- 1–2 tbsp oil
- 12 good quality pork sausages
- 6 rashers rindless streaky bacon, roughly sluced
- 2 leeks, thinly sliced
- 1 x Red bell pepper, deseeded and chopped
- 1 x Yellow bell pepper, deseeded and chopped
- 2 garlic cloves, crushed
- 1 x 400g/14oz can chopped tomatoes
- 300ml/10fl oz chicken stock
- 2 tbsp tomato purée
- 1 tbsp Worcestershire sauce
- 1 tbsp dark brown muscovado sugar
- 2 bay leaves
- 3–4 sprigs of fresh thyme
- 1 x glass of white or red wine (optional)
- 1 x 400g/14oz can butter beans or mixed beans
- salt and freshly ground black pepper
- Heat the oil in a large non-stick saucepanor casserole pot and fry the sausages gently for 10 minutes, turning every now and then until nicely browned all over.
- Add in the bacon pieces, and fry until crisp.

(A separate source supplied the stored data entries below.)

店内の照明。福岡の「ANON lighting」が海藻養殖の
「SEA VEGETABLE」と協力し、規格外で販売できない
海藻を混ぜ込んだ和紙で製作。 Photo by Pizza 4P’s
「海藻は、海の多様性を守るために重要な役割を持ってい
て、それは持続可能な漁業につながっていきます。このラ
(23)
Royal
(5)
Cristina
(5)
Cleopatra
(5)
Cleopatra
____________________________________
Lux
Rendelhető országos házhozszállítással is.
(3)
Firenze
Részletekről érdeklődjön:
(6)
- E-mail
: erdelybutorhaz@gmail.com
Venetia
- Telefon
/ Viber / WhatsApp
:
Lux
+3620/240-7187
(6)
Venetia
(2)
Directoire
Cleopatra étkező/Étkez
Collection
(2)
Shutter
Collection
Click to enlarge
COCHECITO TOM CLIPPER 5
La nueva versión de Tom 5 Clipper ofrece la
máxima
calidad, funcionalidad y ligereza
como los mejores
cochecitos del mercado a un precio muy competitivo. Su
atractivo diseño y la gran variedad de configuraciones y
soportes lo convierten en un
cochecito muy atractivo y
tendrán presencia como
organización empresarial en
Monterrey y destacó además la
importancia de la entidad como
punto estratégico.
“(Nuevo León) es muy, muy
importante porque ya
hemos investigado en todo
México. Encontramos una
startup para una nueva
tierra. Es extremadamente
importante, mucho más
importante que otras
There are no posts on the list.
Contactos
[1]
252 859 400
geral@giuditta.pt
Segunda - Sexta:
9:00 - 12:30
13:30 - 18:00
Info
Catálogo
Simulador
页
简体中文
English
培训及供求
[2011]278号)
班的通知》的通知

- Place the leeks and peppers in the pan with the other ingredients and continue to try over a medium heat for five minutes until they start to soften, stirring often. You should have enough fat in the pan, but if not, add a little more oil.

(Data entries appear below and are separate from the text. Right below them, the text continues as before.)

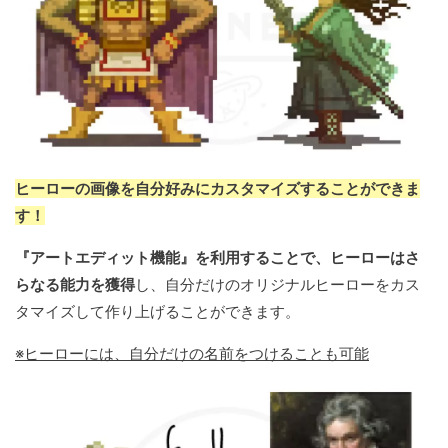
ヒーローの画像を自分好みにカスタマイズすることができま
す！
『アートエディット機能』を利用することで、ヒーローはさ
らなる能力を獲得
し、自分だけのオリジナルヒーローをカス
タマイズして作り上げることができます。
※ヒーローには、自分だけの名前をつけることも可能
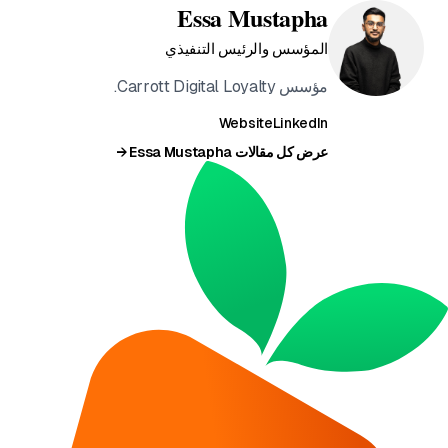
Essa Mustapha
المؤسس والرئيس التنفيذي
مؤسس Carrott Digital Loyalty.
Website
LinkedIn
عرض كل مقالات Essa Mustapha →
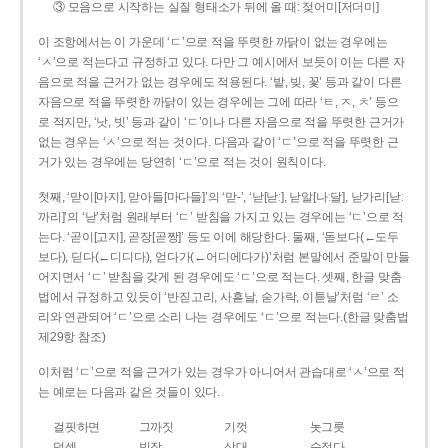
③ 모음으로 시작하는 실질 형태소가 뒤에 올 때: 젖어미[저더미]
이 조항에서는 이 가운데 ‘ㄷ’으로 적을 뚜렷한 까닭이 없는 경우에는
‘ㅅ’으로 적는다고 규정하고 있다. 다만 그 예시에서 보듯이 이는 다른 자
음으로 적을 근거가 없는 경우에도 적용된다. ‘밭, 빚, 꽃’ 등과 같이 다른
자음으로 적을 뚜렷한 까닭이 있는 경우에는 그에 따라 ‘ㅌ, ㅈ, ㅊ’ 등으
로 적지만, ‘낫, 빗’ 등과 같이 ‘ㄷ’이나 다른 자음으로 적을 뚜렷한 근거가
없는 경우는 ‘ㅅ’으로 적는 것이다. 다음과 같이 ‘ㄷ’으로 적을 뚜렷한 근
거가 있는 경우에는 당연히 ‘ㄷ’으로 적는 것이 원칙이다.
첫째, ‘맏이[마지], 맏아들[마다들]’의 ‘맏-’, ‘낟[낟ː], 낟알[나ː달], 낟가리[낟ː
까리]’의 ‘낟’처럼 원래부터 ‘ㄷ’ 받침을 가지고 있는 경우에는 ‘ㄷ’으로 적
는다. ‘곧이[고지], 곧장[곧짱]’ 등도 이에 해당한다. 둘째, ‘돋보다(←도두
보다), 딛다(←디디다), 얻다가(←어디에다가)’처럼 본말에서 준말이 만들
어지면서 ‘ㄷ’ 받침을 갖게 된 경우에도 ‘ㄷ’으로 적는다. 셋째, 한글 맞춤
법에서 규정하고 있듯이 ‘반짇고리, 사흗날, 숟가락, 이튿날’처럼 ‘ㄹ’ 소
리와 연관되어 ‘ㄷ’으로 소리 나는 경우에도 ‘ㄷ’으로 적는다.(한글 맞춤법
제29항 참조)
이처럼 ‘ㄷ’으로 적을 근거가 있는 경우가 아니어서 관습대로 ‘ㅅ’으로 적
는 예로는 다음과 같은 것들이 있다.
걸핏하면
그까짓
기껏
놋그릇
덧셈
빗장
삿대
숫접다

- Add the garlic and cook for 2–3 minutes more until the leeks turn golden-brown, stirring frequently.
- Stir in the tomatoes, chicken stock, tomato purée, Worcestershire sauce, brown sugar and herbs.

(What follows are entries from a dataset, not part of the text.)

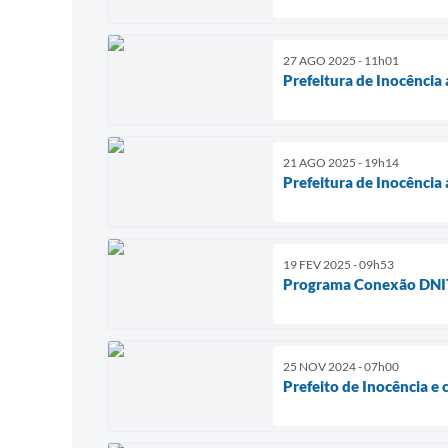
27 AGO 2025 - 11h01
Prefeitura de Inocência 
21 AGO 2025 - 19h14
Prefeitura de Inocênci
19 FEV 2025 - 09h53
Programa Conexão DNIT
25 NOV 2024 - 07h00
Prefeito de Inocência e 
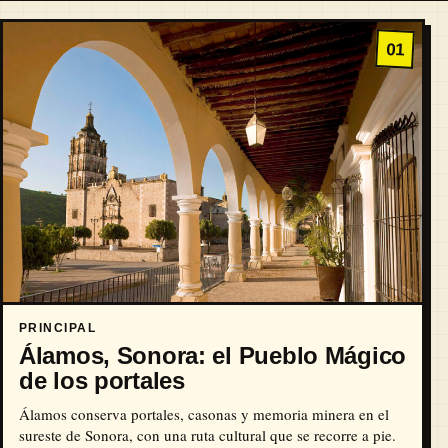
01
PRINCIPAL
Álamos, Sonora: el Pueblo Mágico
de los portales
Álamos conserva portales, casonas y memoria minera en el
sureste de Sonora, con una ruta cultural que se recorre a pie.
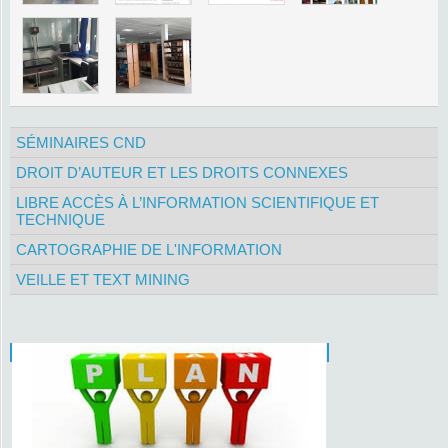
SÉMINAIRES CND
DROIT D’AUTEUR ET LES DROITS CONNEXES
LIBRE ACCÈS À L’INFORMATION SCIENTIFIQUE ET
TECHNIQUE
CARTOGRAPHIE DE L'INFORMATION
VEILLE ET TEXT MINING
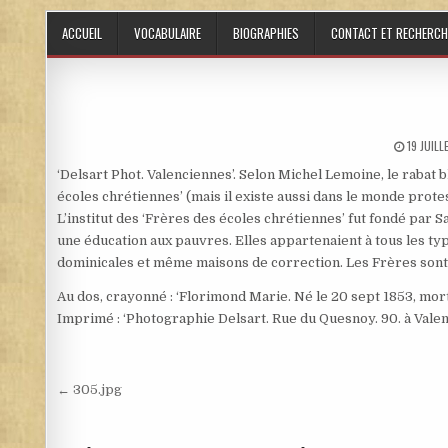
Skip to content
ACCUEIL
VOCABULAIRE
BIOGRAPHIES
CONTACT ET RECHERCH
PUBLISH
19 JUIL
‘Delsart Phot. Valenciennes’. Selon Michel Lemoine, le rabat bl
écoles chrétiennes’ (mais il existe aussi dans le monde protes
L’institut des ‘Frères des écoles chrétiennes’ fut fondé par Sa
une éducation aux pauvres. Elles appartenaient à tous les ty
dominicales et même maisons de correction. Les Frères sont 
Au dos, crayonné : ‘Florimond Marie. Né le 20 sept 1853, mort 
Imprimé : ‘Photographie Delsart. Rue du Quesnoy. 90. à Valen
Navigation de l’article
← 305.jpg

- Pour over the wine, or some water if you’re not using wine, and bring to a simmer.
- Bring pain to boil, then reduce the heat to a light simmer. Cover the pan loosely with a lid and leave to simmer very gently for 20 minutes, stirring from time to time.
- Drain the beans and rinse them in a sieve under cold running water.
- Stir the beans into the casserole, and continue to cook for 10 minutes, stirring occasionally, until the sauce is thick.
- Season to taste with salt and freshly ground black pepper and serve with fresh crusty bread.